## Prompt
Reproduce every line of the listing below without alteration, omitting the pictures from your answer.

Dataset entries:
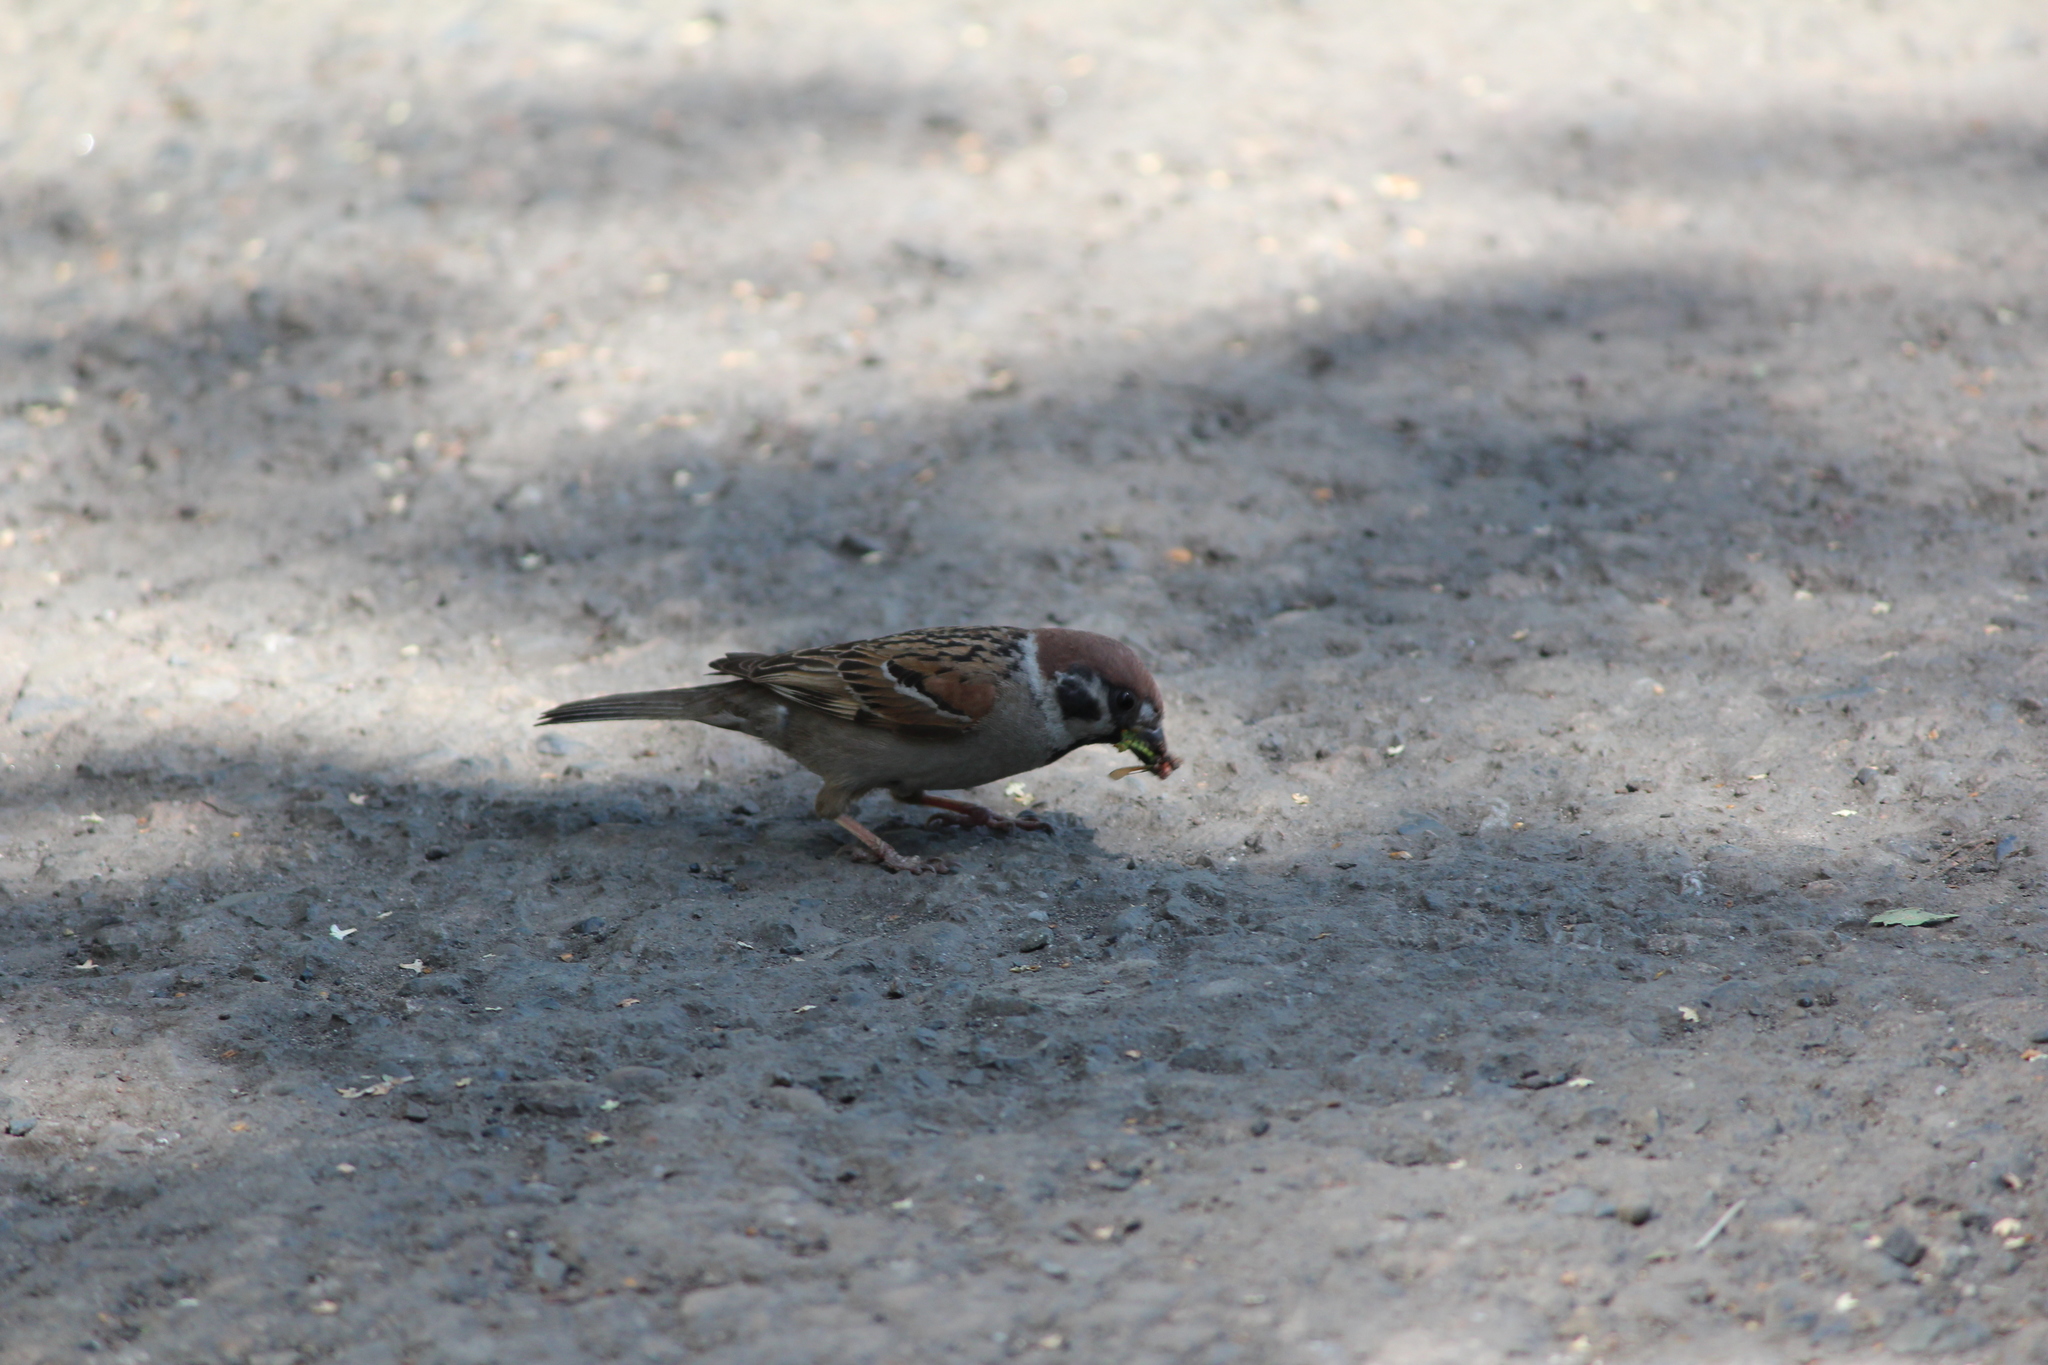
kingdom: Animalia
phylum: Chordata
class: Aves
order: Passeriformes
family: Passeridae
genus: Passer
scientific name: Passer montanus
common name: Eurasian tree sparrow
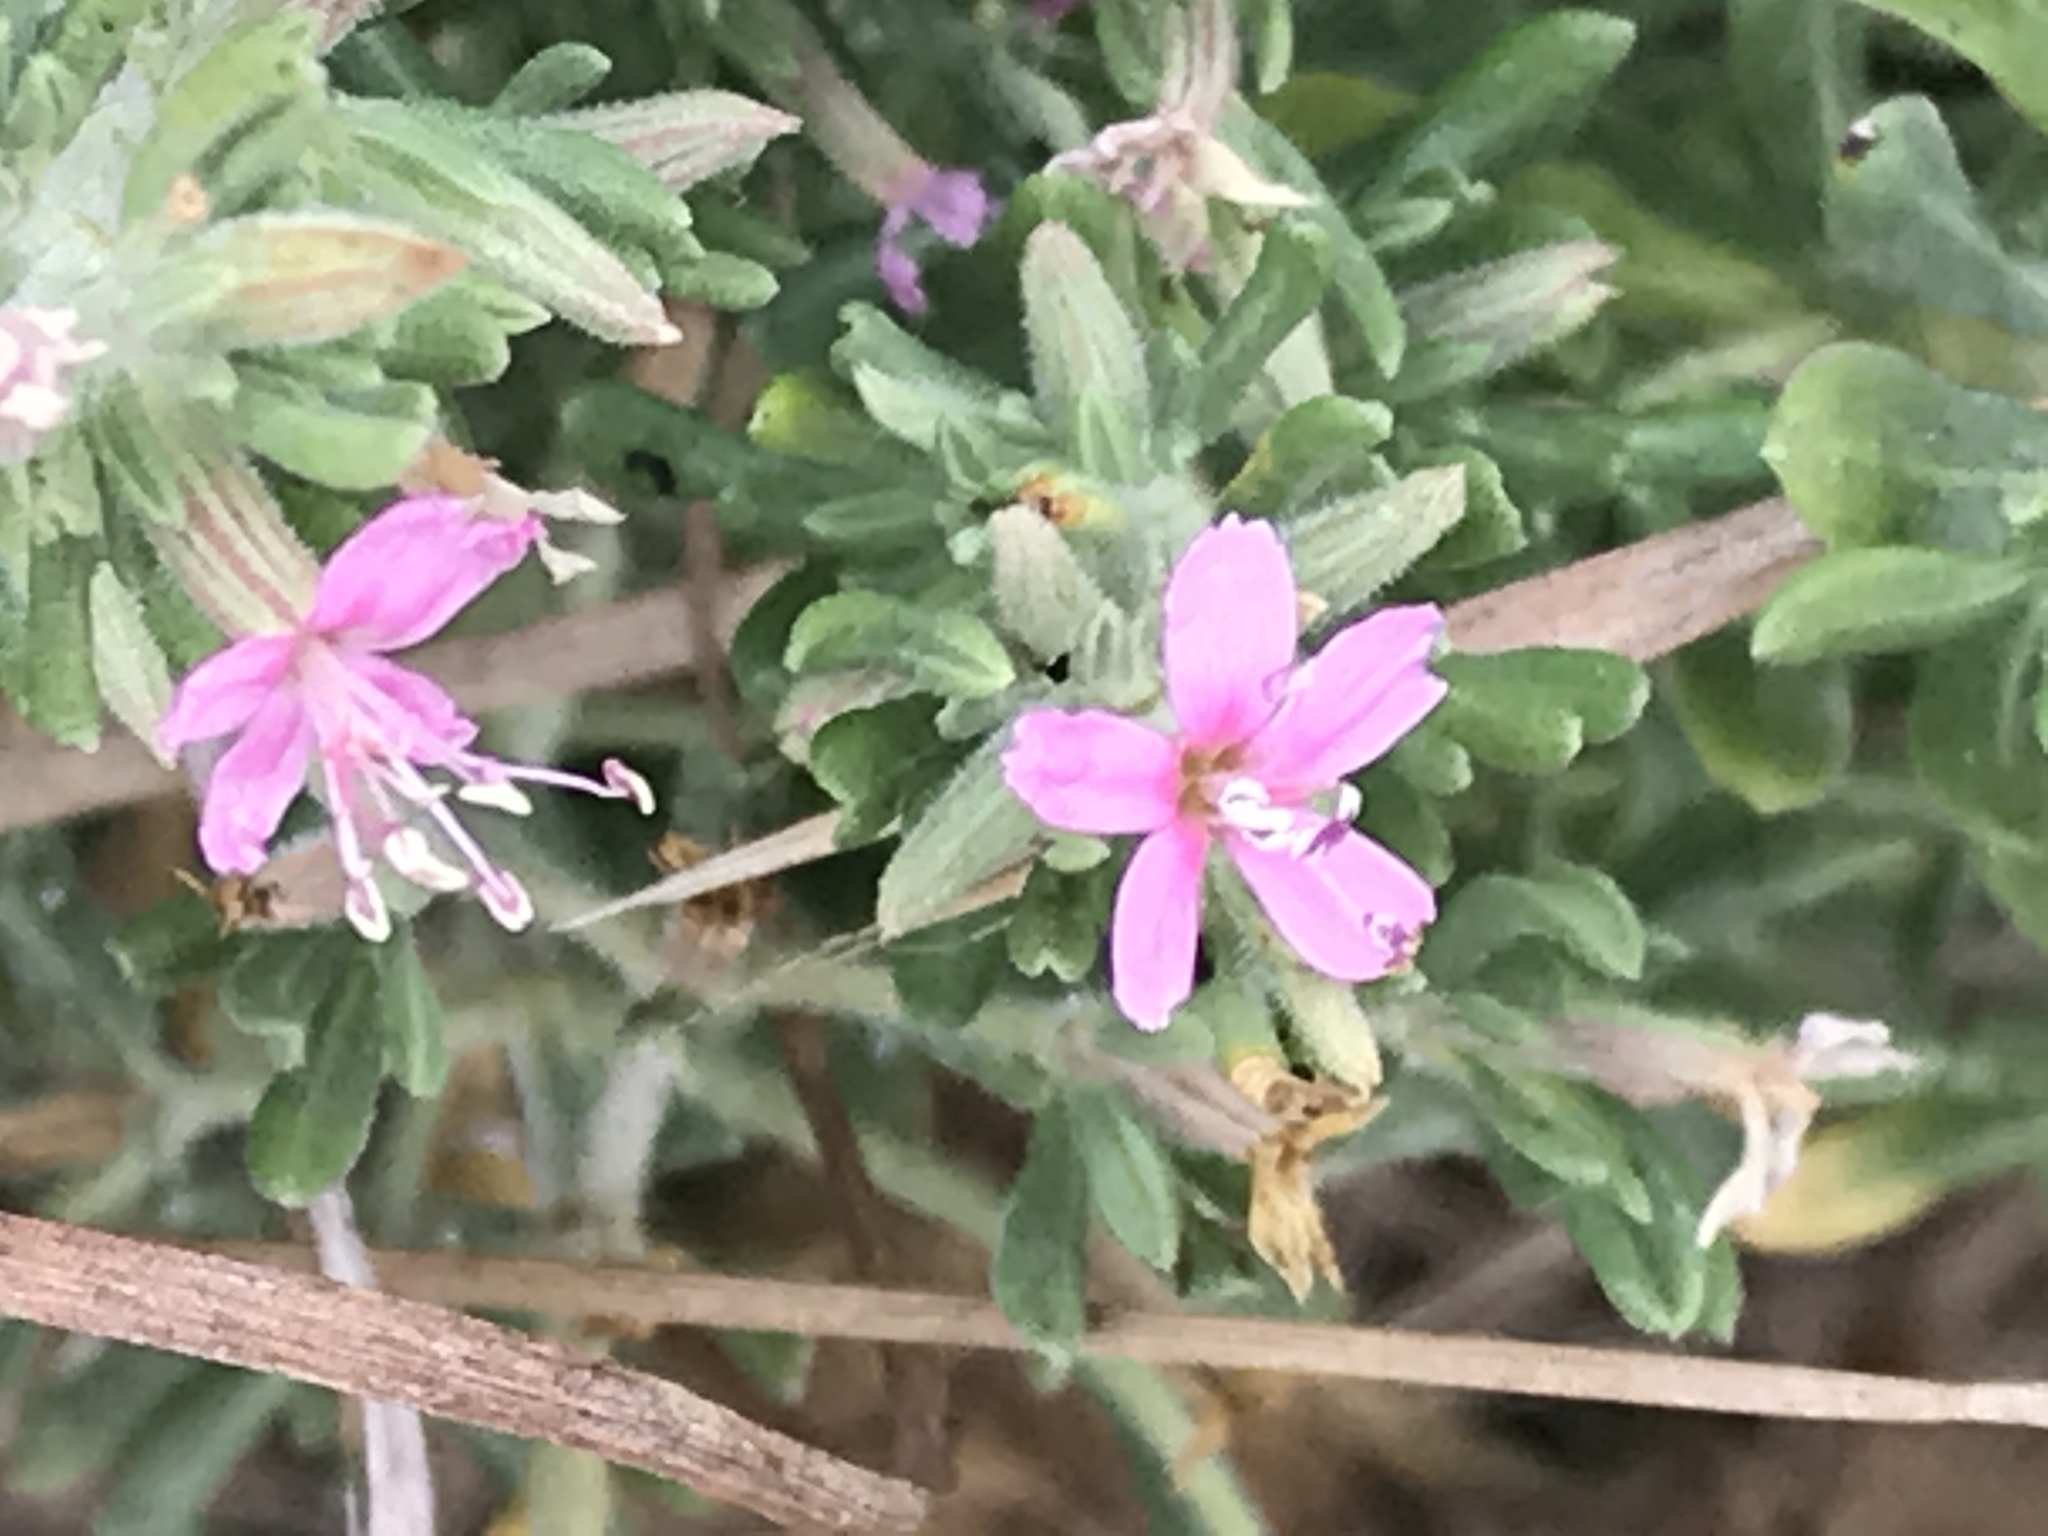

## Task solution
kingdom: Animalia
phylum: Chordata
class: Aves
order: Passeriformes
family: Passeridae
genus: Passer
scientific name: Passer montanus
common name: Eurasian tree sparrow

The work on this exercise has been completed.